Différence de temporalité, différences de l’approche de travail, considérations politiques ou économiques, différences dans les capacités à se mobiliser selon que l’on est rémunéré dans le public ou dans le privé, ou qu'on est bénévole… Nombreux sont les facteurs qui peuvent distinguer les acteurs publics des acteurs privés. Pourtant, la coopération publique-privé est essentielle pour faire advenir des systèmes alimentaires durables. Par ailleurs, il existe de nombreux points communs et intérêts convergents entre structures de l’ESS investies en agriculture-alimentation et collectivités. Alors concrètement, comment travailler avec des organisations publiques lorsqu’on travaille dans le privé ?

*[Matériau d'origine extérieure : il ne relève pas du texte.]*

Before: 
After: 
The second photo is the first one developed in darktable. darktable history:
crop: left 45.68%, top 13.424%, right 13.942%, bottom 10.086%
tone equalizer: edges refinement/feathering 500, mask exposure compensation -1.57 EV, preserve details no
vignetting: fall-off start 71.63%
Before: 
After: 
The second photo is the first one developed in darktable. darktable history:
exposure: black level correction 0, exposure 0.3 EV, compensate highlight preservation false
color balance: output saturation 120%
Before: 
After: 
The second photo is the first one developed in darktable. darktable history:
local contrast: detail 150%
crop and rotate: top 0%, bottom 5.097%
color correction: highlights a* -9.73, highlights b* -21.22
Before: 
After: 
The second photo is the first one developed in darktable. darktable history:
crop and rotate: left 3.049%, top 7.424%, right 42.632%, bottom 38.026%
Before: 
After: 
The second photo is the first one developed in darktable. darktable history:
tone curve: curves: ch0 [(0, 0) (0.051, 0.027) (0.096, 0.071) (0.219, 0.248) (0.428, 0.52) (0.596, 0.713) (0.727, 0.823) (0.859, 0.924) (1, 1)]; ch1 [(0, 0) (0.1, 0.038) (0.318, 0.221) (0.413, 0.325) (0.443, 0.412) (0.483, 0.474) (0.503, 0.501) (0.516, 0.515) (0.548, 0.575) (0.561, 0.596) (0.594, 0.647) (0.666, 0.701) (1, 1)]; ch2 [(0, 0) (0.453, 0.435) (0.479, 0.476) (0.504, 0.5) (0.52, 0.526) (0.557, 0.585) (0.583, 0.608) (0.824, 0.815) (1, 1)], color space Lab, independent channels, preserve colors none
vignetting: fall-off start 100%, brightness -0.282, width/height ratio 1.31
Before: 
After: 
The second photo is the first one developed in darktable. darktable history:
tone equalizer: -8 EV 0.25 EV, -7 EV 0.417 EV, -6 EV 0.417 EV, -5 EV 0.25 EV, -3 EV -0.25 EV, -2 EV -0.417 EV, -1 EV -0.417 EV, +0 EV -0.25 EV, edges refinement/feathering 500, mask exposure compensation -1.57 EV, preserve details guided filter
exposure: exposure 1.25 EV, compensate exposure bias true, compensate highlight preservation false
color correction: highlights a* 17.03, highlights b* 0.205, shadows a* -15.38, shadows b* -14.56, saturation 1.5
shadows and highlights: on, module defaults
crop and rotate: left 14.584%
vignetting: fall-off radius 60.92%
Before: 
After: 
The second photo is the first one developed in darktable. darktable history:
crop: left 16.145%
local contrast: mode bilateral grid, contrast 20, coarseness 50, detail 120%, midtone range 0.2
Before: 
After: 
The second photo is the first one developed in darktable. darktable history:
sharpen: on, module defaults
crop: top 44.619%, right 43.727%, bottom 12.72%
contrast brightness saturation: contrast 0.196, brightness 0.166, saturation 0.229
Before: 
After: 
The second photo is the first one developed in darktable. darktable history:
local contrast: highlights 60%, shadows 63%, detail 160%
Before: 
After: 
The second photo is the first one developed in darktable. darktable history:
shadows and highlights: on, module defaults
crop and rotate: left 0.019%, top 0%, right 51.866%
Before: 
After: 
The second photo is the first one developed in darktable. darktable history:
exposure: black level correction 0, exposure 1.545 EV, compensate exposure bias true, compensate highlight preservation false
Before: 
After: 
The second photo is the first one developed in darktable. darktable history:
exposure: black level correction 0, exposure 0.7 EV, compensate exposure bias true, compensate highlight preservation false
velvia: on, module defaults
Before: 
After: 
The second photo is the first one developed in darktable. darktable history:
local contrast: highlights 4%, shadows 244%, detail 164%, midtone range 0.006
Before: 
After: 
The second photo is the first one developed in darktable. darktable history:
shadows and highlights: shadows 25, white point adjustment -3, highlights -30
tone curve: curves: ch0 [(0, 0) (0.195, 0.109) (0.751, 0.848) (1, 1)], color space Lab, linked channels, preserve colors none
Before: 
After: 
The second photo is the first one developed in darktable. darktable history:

Les participant.e.s et intervenants à l'atelier se sont efforcés de répondre à ces questions.
- Fabrice Bonnifait, DGA Transition Ecologique | Direction Agriculture & Alimentation du Grand Poitiers, qui a expliqué comment fonctionne en interne le PAT du Grand Poitiers et comment les collectivités du PAT travaillent avec les acteurs privés, quelles articulations de l’ESS avec les missions déjà financées
- Gabriel AUXEMERY, Chargé de mission Économie Sociale et Solidaire, Direction de l’Économie, de l’Emploi et de l’Enseignement Supérieur, a expliqué à partir de l’exemple du Grand Poitiers et du PAT, comment une collectivité peut travailler et encourager l’ESS
- Benoît-Karim Chauvin, animateur territorial à la CRESS N-A a éclairé l'échange avec de bonnes pratiques et des éléments de méthode
Grand Poitiers : deux stratégies complémentaires et facilitantes pour les coopérations entre acteurs publics et privés
Le territoire de Grand Poitiers se caractérise historiquement par une vitalité associative et un engagement citoyen notamment autour de l'économie sociale et solidaire.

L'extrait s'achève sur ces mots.